Un homme de 62 ans agit avec sa mère en recherche de paternité. La cour d’appel déclare l’action irrecevable car prescrite. Il se pourvoit en cassation en avançant l’argument suivant : la prescription opposée, en ce qu’elle prive l’enfant de la possibilité de faire reconnaître son lien de filiation, n’est justifiée que pour autant qu’elle poursuit un but légitime de sécurité juridique et qu’elle ne porte pas une atteinte disproportionnée à la vie privée et familiale de l’enfant.
La Cour de cassation rejette le pourvoi. Sauf exception, les actions relatives à la filiation se prescrivent par 10 ans à compter du jour où la personne a été privée de l’état qu’elle réclame, ou a commencé à jouir de l’état qui lui est contesté ; à l’égard de l’enfant, ce délai est suspendu pendant sa minorité (C. civ. art. 321). Ainsi, le requérant pouvait agir jusqu’à ses 28 ans. Or, en l’espèce, ce dernier a agi à l’âge de 62 ans. De plus, la cour d’appel constate qu’à la suite d’une action de sa mère en déclaration de paternité, le tribunal de la Seine avait, en 1957, déclaré cette dernière irrecevable et condamné le prétendu père à lui verser des subsides jusqu’à la majorité de l’enfant. Le prétendu père s’acquittait de son obligation alimentaire au moyen de mandats postaux, dont les reçus faisaient apparaître ses coordonnées. Au vu des éléments produits et par une appréciation souveraine, la cour d’appel a estimé que le requérant ne justifiait d’aucune circonstance particulière rendant impossible l’établissement judiciaire de sa filiation dans le délai légal de prescription. Par suite, aucune atteinte disproportionnée à sa vie privée et familiale n’est caractérisée.
A noter :
Si l’impossibilité pour une personne de faire reconnaître son lien de filiation paternelle constitue une ingérence dans l’exercice du droit au respect de sa vie privée, cette ingérence est prévue par la loi qui définit les conditions de prescription des actions relatives à la filiation ; elle poursuit un but légitime en ce qu’elle tend à protéger les droits des tiers et la sécurité juridique (Cass. 1e civ. 7-11-2018 n° 17-25.938 F-PBI : BPAT 1/19 inf. 13 ; RTD civ. 2019 p. 89 obs. A.-M. Leroyer).

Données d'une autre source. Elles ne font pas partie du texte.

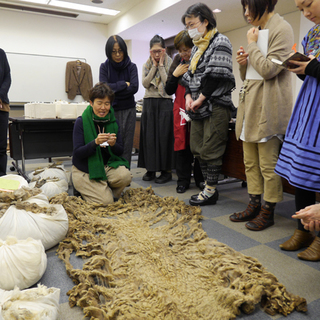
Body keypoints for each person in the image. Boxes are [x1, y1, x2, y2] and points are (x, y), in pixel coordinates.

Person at [228, 0, 294, 230]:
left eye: (249, 7)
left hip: (268, 106)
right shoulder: (258, 32)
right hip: (250, 105)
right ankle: (254, 203)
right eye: (244, 8)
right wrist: (243, 64)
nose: (246, 13)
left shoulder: (281, 28)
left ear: (263, 4)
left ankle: (269, 209)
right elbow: (251, 75)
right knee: (250, 162)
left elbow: (268, 70)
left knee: (268, 164)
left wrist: (252, 45)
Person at [274, 0, 320, 260]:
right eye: (301, 9)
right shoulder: (312, 34)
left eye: (308, 4)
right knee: (301, 168)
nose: (306, 13)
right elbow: (310, 73)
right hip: (309, 106)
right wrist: (299, 68)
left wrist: (311, 67)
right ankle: (302, 229)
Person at [181, 3, 235, 206]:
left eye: (192, 24)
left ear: (205, 21)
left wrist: (200, 98)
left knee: (211, 148)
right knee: (197, 148)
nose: (190, 29)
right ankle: (207, 188)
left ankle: (211, 190)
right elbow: (189, 76)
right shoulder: (196, 47)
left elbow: (215, 76)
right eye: (187, 26)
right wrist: (188, 97)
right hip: (196, 106)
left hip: (214, 105)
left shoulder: (221, 41)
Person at [72, 82, 132, 206]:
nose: (103, 108)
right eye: (99, 103)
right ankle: (83, 186)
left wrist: (113, 144)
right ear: (91, 103)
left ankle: (102, 189)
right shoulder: (81, 121)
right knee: (106, 202)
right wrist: (94, 143)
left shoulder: (113, 122)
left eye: (107, 103)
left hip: (105, 166)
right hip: (85, 168)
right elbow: (77, 153)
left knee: (125, 176)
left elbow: (120, 151)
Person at [164, 30, 204, 194]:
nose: (183, 54)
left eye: (186, 50)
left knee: (198, 144)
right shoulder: (177, 61)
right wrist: (174, 75)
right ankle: (183, 180)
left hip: (197, 105)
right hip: (180, 107)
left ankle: (201, 179)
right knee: (181, 144)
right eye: (180, 50)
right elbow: (168, 89)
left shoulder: (201, 59)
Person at [138, 35, 174, 184]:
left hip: (165, 101)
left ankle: (166, 172)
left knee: (164, 137)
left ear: (164, 50)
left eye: (160, 51)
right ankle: (150, 169)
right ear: (150, 51)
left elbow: (168, 83)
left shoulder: (170, 62)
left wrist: (160, 66)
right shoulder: (146, 64)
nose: (157, 54)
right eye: (154, 51)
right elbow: (146, 83)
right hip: (149, 102)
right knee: (149, 137)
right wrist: (154, 66)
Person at [99, 35, 139, 168]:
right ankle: (111, 171)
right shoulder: (104, 67)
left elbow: (134, 87)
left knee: (127, 143)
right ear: (109, 52)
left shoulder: (131, 67)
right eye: (114, 51)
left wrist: (113, 90)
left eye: (120, 51)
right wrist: (123, 85)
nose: (117, 55)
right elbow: (104, 88)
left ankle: (124, 172)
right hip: (111, 110)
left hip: (129, 109)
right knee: (111, 141)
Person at [0, 49, 11, 176]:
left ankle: (1, 177)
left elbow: (7, 77)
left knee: (1, 147)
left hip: (1, 105)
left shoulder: (1, 54)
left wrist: (0, 95)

Cependant, il appartient au juge d’apprécier si concrètement, dans l’affaire qui lui est soumise, la mise en œuvre de ces délais légaux ne porte pas une atteinte disproportionnée à la vie privée de l’intéressé et, en particulier, si un juste équilibre est ménagé entre les intérêts publics et privés en jeu (même arrêt). Dans une affaire similaire à celle rapportée, il a été jugé qu’il n’y avait pas d’atteinte disproportionnée dès lors que (Cass. 1e civ. 9-11-2016 n° 15-25.068 FS-PBI : BPAT 6/16 inf. 215, D. 2017 p. 729 obs. F. Granet-Lambrechts) :
l'intéressé avait saisi la justice 31 ans après sa majorité ;
son action tendait à remettre en cause une situation stable depuis 50 ans ; elle portait ainsi atteinte à la sécurité juridique et à la stabilité des relations familiales, le père recherché étant âgé de 84 ans, marié et père d’une fille.
En l’espèce, le requérant avait agi plus de 44 ans après sa majorité et rien, au vu des preuves rapportées, n’empêchait l’intéressé de saisir la justice dans les 10 ans suivant sa majorité. Rappelons à cet égard que ce délai de 10 ans a été jugé raisonnable par la CEDH: il permet à chacun d'avoir suffisamment de temps, une fois atteint l'âge de la majorité, pour décider d'entamer ou non une procédure en reconnaissance de paternité tout en préservant dans le même temps la sécurité juridique pour le père présumé et sa famille (CEDH 3-10-2017 n° 72105/14 et 20415/15 Silva et Mondim Correia c/ Portugal : BPAT 1/18 inf. 16 ; CEDH 19-10-2021 n° 69997/17, L. c/ Suisse, dont les solutions sont transposables à la France).